Gabès : l’industrialisation n’a pas tenu ses promesses

 Gabès : l’industrialisation n’a pas tenu ses promesses

Unité de production d’acide phosphorique de Gabès


En 2015, l’Union européenne et Expertise France lançaient un ambitieux projet d’appui à la Gouvernance Environnementale de Gabès (PGE-Gabès). Quatre ans et près de 5 millions d’euros plus tard, la pollution est toujours là, mais les lignes bougent, et la population est plus que jamais mobilisée.


Ce qui a changé, c’est d’abord une meilleure connaissance du phénomène de pollution dans la région. Deux recherches commandées dans le cadre du PGE ont permis de faire un état des lieux des connaissances sur la question.

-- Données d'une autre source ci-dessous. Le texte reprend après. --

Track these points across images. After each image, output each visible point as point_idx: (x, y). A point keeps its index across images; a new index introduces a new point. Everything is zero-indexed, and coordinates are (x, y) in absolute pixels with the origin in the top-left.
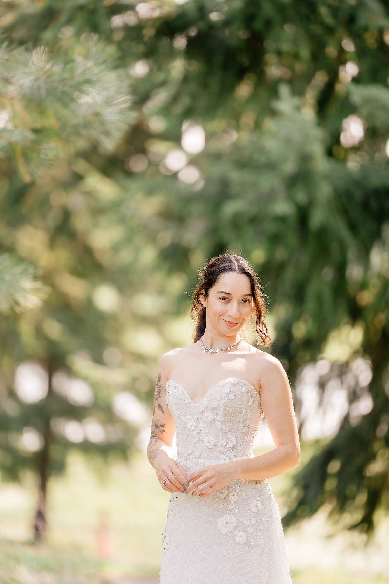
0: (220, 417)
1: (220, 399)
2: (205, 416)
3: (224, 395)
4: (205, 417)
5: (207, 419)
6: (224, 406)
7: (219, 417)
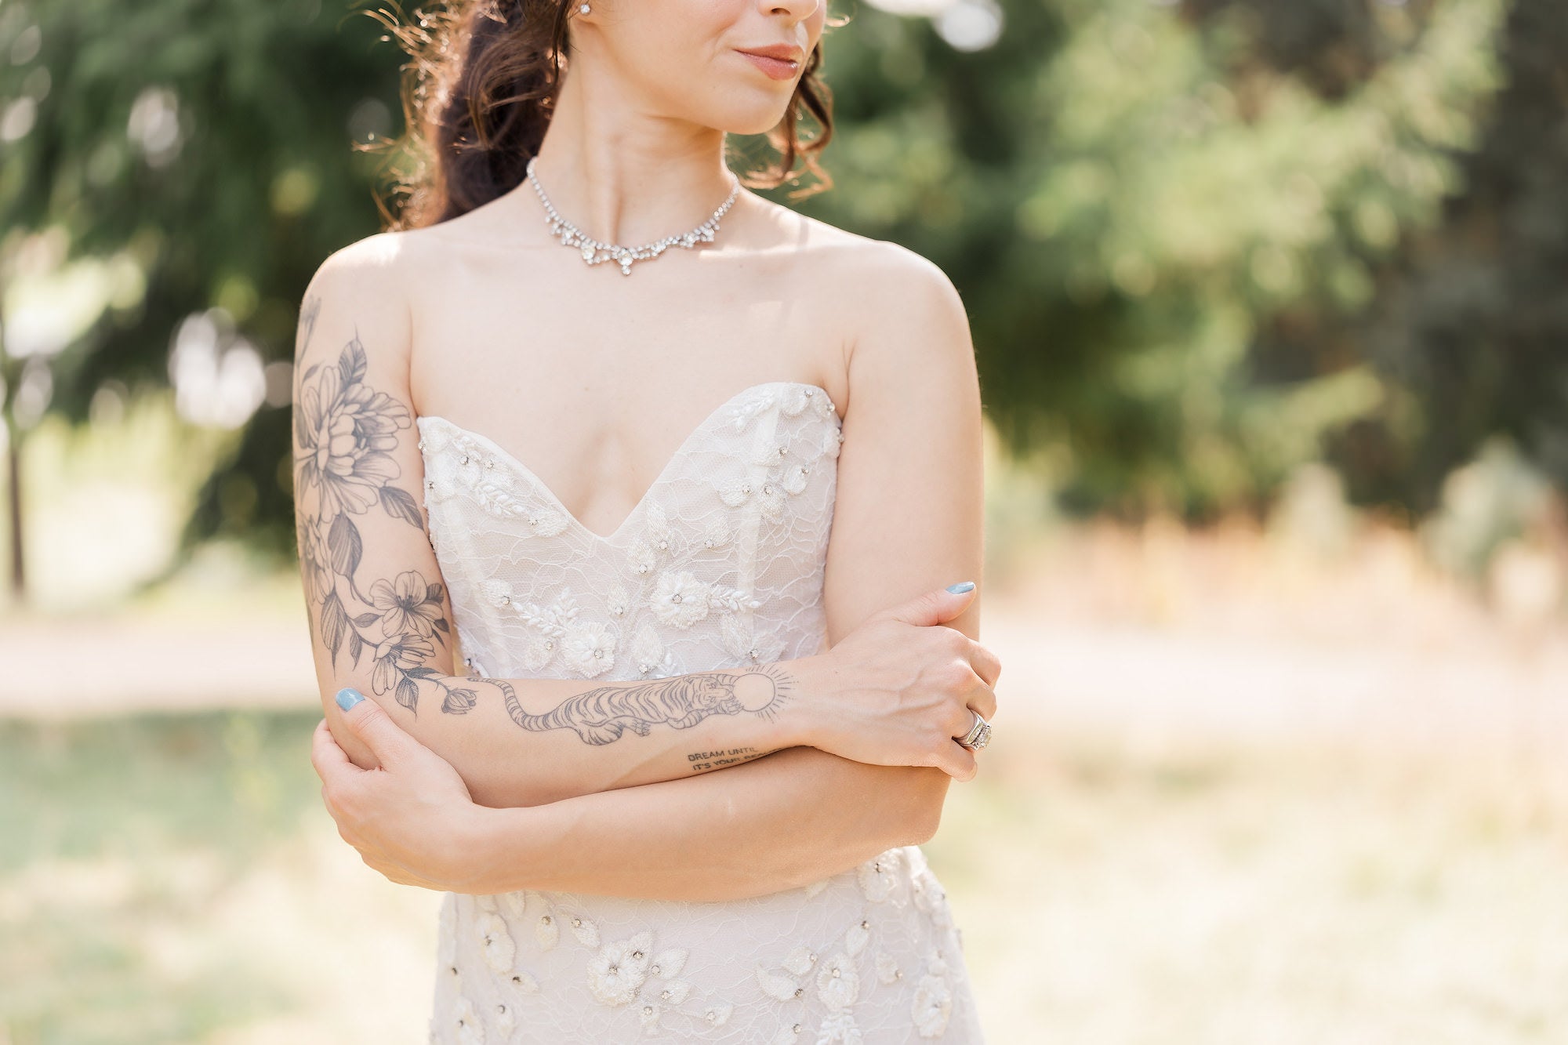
0: (742, 595)
1: (742, 498)
2: (661, 599)
3: (758, 479)
4: (666, 599)
5: (676, 609)
6: (761, 536)
7: (739, 593)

L’impact de la pollution industrielle sur l’économe de la région a ainsi été chiffré : 76 millions de dinars en 2015 (près de 35 M€ de l’époque).


Ce coût de dégradation de l’environnement (CDE) est principalement supporté par la pêche (47 %). Le Golfe de Gabès, autrefois réputé pour ses eaux littorales poissonneuses alimentant toute la Tunisie, a perdu les deux tiers de ses espèces marines depuis la fin des années 1960 et l’installation des industries chimiques dans la région. Le tourisme et l’agriculture sont également durement touchés : les taux d’occupation des hôtels sont largement inférieurs aux régions voisines, tandis que de plus en plus de parcelles agricoles sont abandonnées, alimentant le chômage, qui atteint 25 % à Gabès ; bien plus que la moyenne nationale de 15 %. Il faut y ajouter le surcoût pour le système de santé évalué à près de 10 millions de dinars.


En se développant, l’activité industrielle a donc porté gravement atteinte à des pans importants de l’économie, qui jouaient de plus un important rôle sociétal. « Cultiver sa parcelle dans l’oasis est une tradition à Ghannouch. Même lorsqu’ils ont un travail en ville, les gens continuent de s’occuper de leurs vergers », rappelle Boulbaba Dkhil, le directeur de l’école primaire de Ghannouch, l’une des oasis composant le système oasien de Gabès. Son établissement est pionnier en matière d’éducation environnementale et participe activement au PGE-Gabès.


« Les emplois à créer ne le seront pas dans les industries polluantes », prévient Boulbaba Alaya, maire de Gabès, qui met en avant le potentiel important de la région en matière d’agriculture et de tourisme. Par ailleurs, « les entreprises doivent retrouver leur rôle sociétal », estime l’édile. Une des composantes du PGE a justement travaillé sur l’accompagnement d’entreprises en matière de responsabilité sociétale des entreprises (RSE). « Cinq entreprises de la région ont adhéré au Pacte mondial des Nations-Unies, un engagement à adopter une attitude socialement responsable », annonce Quentin Peignaux, en charge du projet pour la Délégation de l’Union européenne en Tunisie.


« Beaucoup de progrès ont été faits en matière de sécurité au travail (…). Il nous arrive de prêter nos engins et nos camions à la municipalité pour ses travaux. Nous avons aussi subventionné des associations locales pour des actions de végétalisation des espaces publics », se félicite Imen Bouenba, du comité RSE de Kilani, une entreprise de BTP employant 270 personnes.


En 2018, le chef du gouvernement Youssef Chahed a donné son accord pour le démantèlement de l’unité de production d’acide phosphorique de Gabès, appartenant au Groupe chimique tunisien, une entreprise publique. L’usine est la principale source de pollution de la région. Ses cheminées crachent en continu d’inquiétantes fumées colorées, tandis que se déversent quotidiennement 14 000 tonnes de phosphogypse en mer, sous forme de boues toxiques.


Seul problème : le coût de l’opération, évalué à plusieurs milliards de dinars, alors que l’entreprise est déficitaire depuis plusieurs années. Mais, le maintien de l’activité telle qu’elle existe aujourd’hui aurait « un coût de dégradation de l’environnement cumulé d’environ 1 000 millions de dinars sur la période 2016-2030 », préviennent les auteurs de l’une des études commandées par le PGE. Sans compter le risque sanitaire insuffisamment mesuré.


Lors de l’atelier de clôture du PGE, prévu les 27 et 28 février, les parties prenantes (autorités nationales et locales, chercheurs et associations) devront trouver un mode de concertation afin de trouver une issue à l’impasse que semble aujourd’hui être le développement industriel de Gabès.